Department of Electrical Engineering, Indian Institute of Technology - Delhi, New Delhi, India.
Department of Electrical Engineering and Bharti School of Telecommunication, Indian Institute of Technology - Delhi, New Delhi, India.
Sci Rep. 2022 Jul 4;12(1):11240. doi: 10.1038/s41598-022-14500-7.
Brain Source Localization (BSL) using Electroencephalogram (EEG) has been a useful noninvasive modality for the diagnosis of epileptogenic zones, study of evoked related potentials, and brain disorders. The inverse solution of BSL is limited by high computational cost and localization error. The performance is additionally limited by head shape assumption and the corresponding harmonics basis function. In this work, an anatomical harmonics basis (Spherical Harmonics (SH), and more particularly Head Harmonics (H)) based BSL is presented. The spatio-temporal four shell head model is formulated in SH and H domain. The anatomical harmonics domain formulation leads to dimensionality reduction and increased contribution of source eigenvalues, resulting in decreased computation and increased accuracy respectively. The performance of spatial subspace based Multiple Signal Classification (MUSIC) and Recursively Applied and Projected (RAP)-MUSIC method is compared with the proposed SH and H counterparts on simulated data. SH and H domain processing effectively resolves the problem of high computational cost without sacrificing the inverse source localization accuracy. The proposed H MUSIC was additionally validated for epileptogenic zone localization on clinical EEG data. The proposed framework offers an effective solution to clinicians in automated and time efficient seizure localization.

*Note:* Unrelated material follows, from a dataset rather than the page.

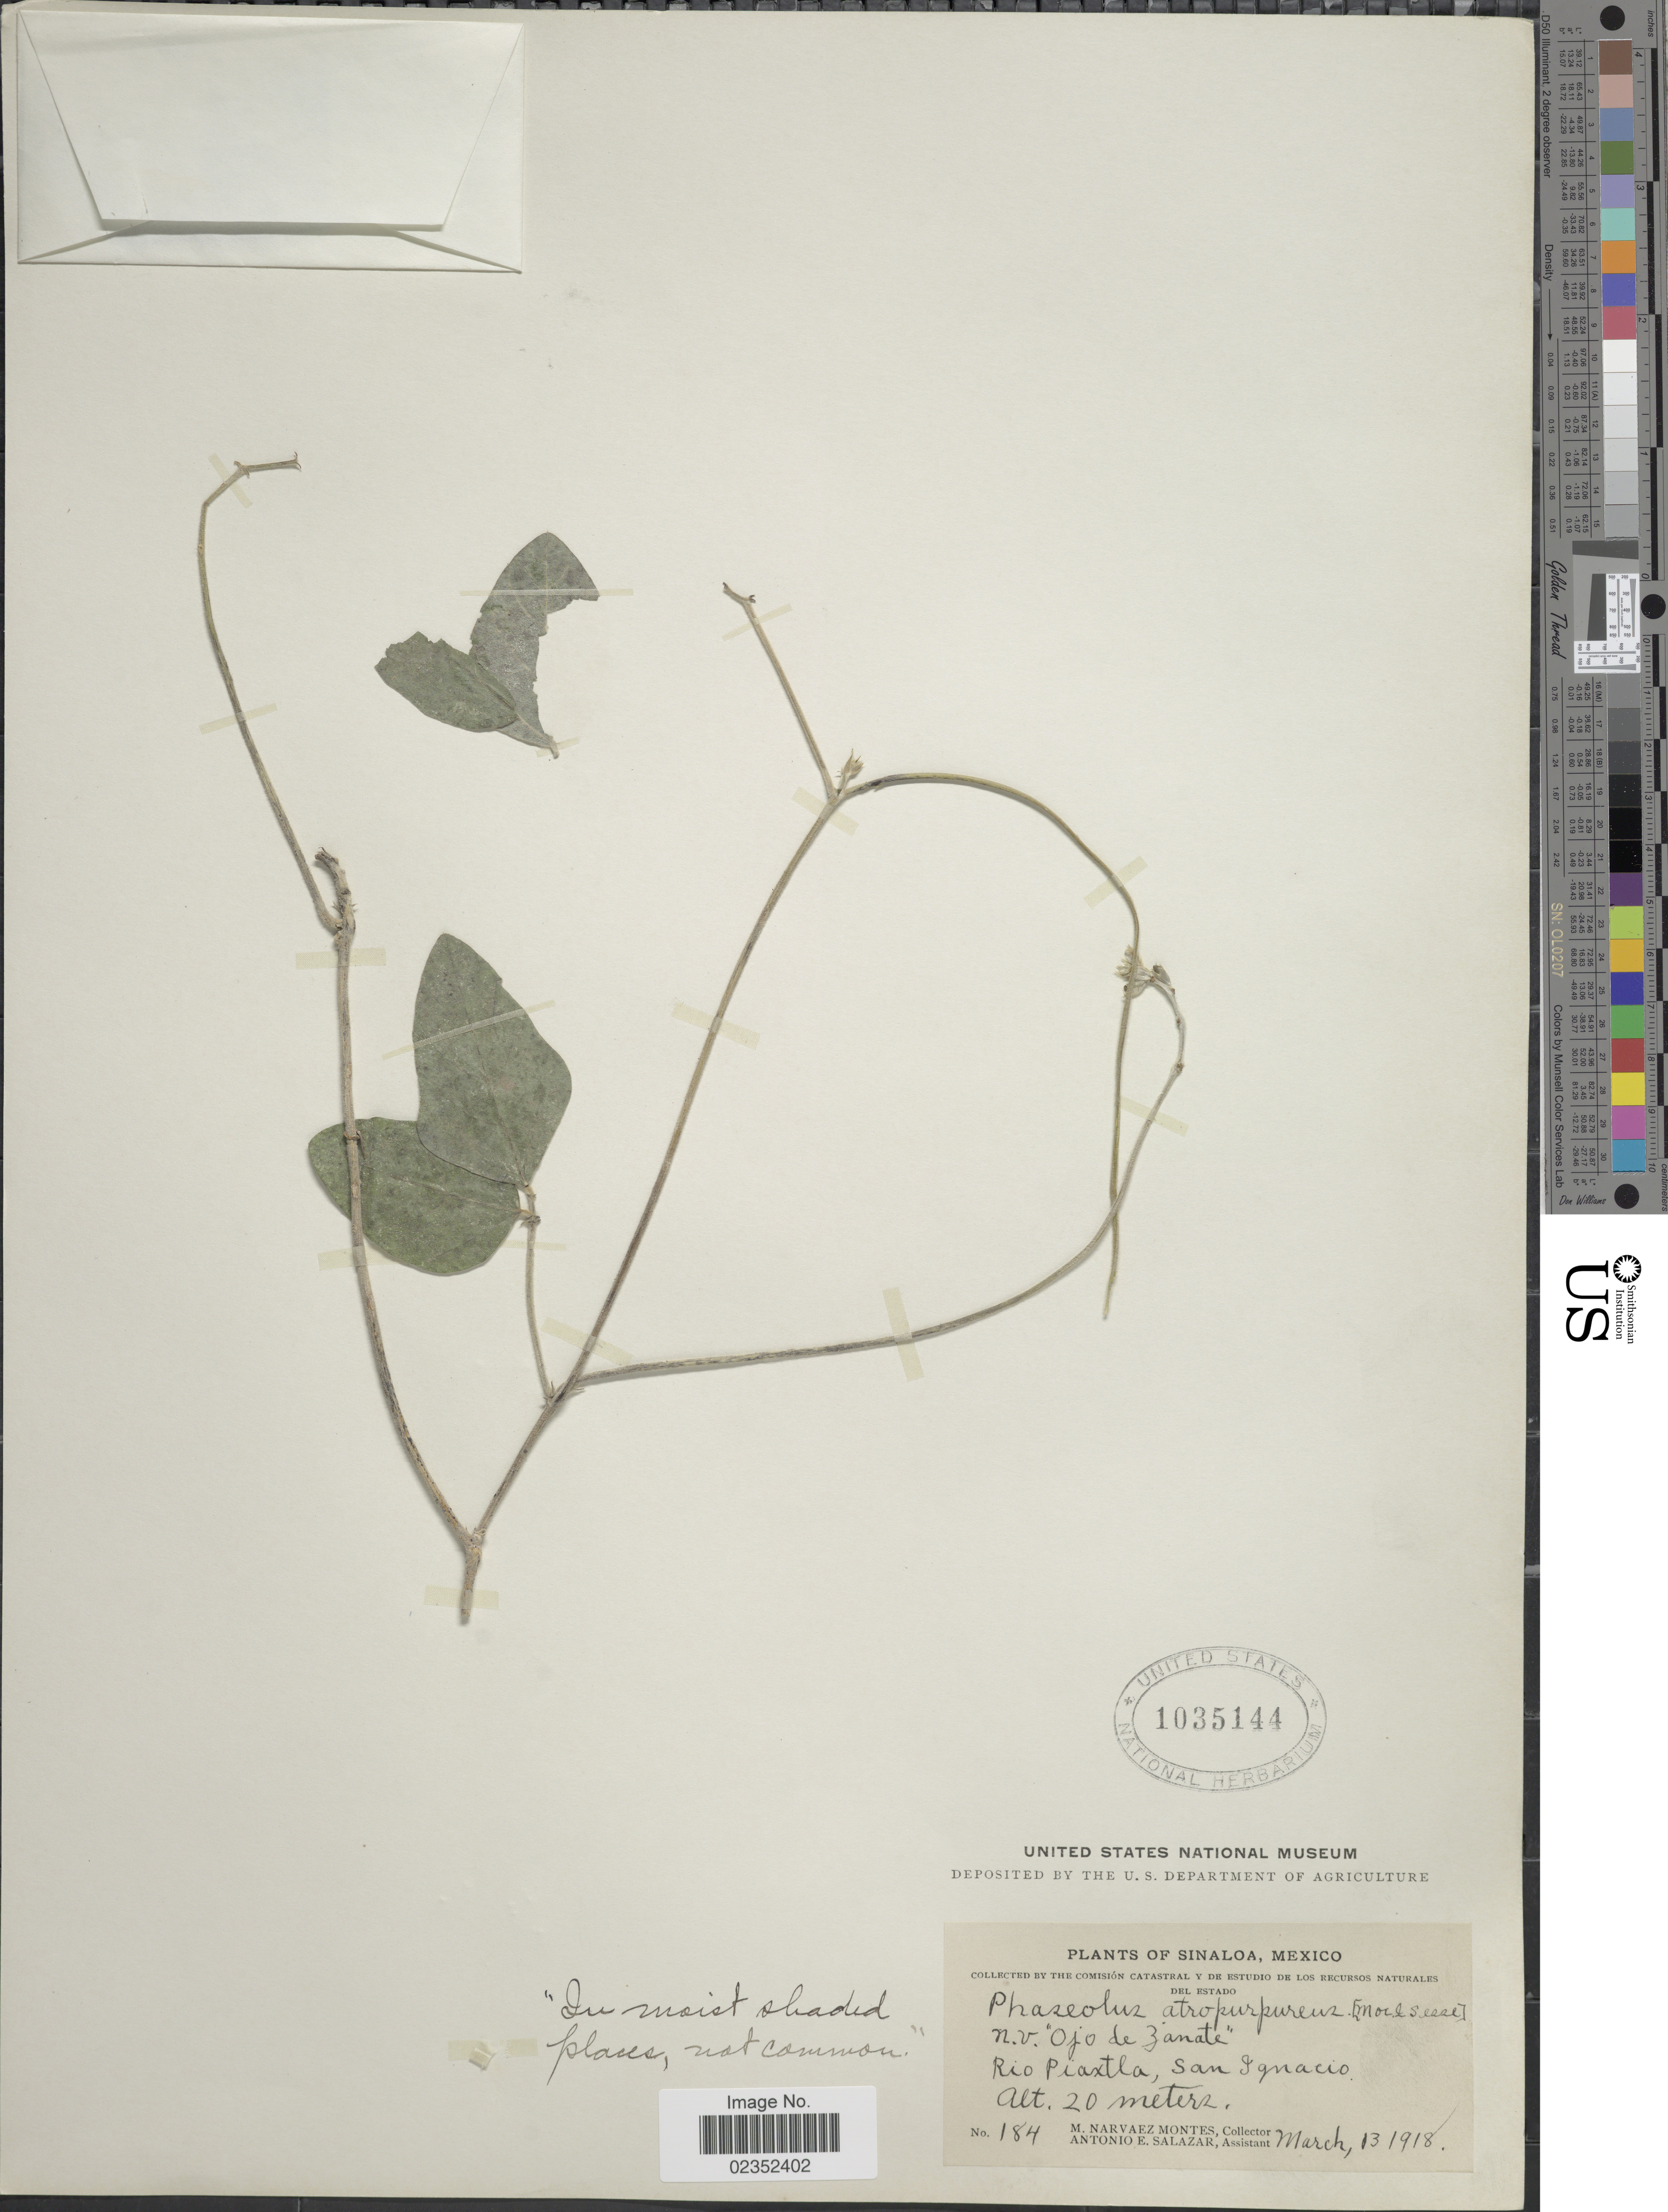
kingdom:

脑源定位(BSL)使用脑电图(EEG)一直是诊断致痫区、诱发相关电位研究和脑部疾病的一种有用的非侵入性方式。BSL 的逆解受到计算成本高和定位误差的限制。性能还受到头形假设和相应的调和基函数的限制。在这项工作中,提出了一种基于解剖调和基(球调和(SH),特别是头调和(H))的 BSL。时空四壳头模型在 SH 和 H 域中进行公式化。解剖调和域公式化导致维度降低和源特征值的贡献增加,分别导致计算减少和准确性增加。在模拟数据上,将基于空间子空间的多信号分类(MUSIC)和递归应用和投影(RAP)-MUSIC 方法的性能与提出的 SH 和 H 对应方法进行了比较。SH 和 H 域处理有效地解决了计算成本高的问题,而不会牺牲逆源定位精度。还针对临床 EEG 数据上的致痫区定位验证了 H-MUSIC 的有效性。该框架为临床医生提供了一种自动、高效的癫痫定位解决方案。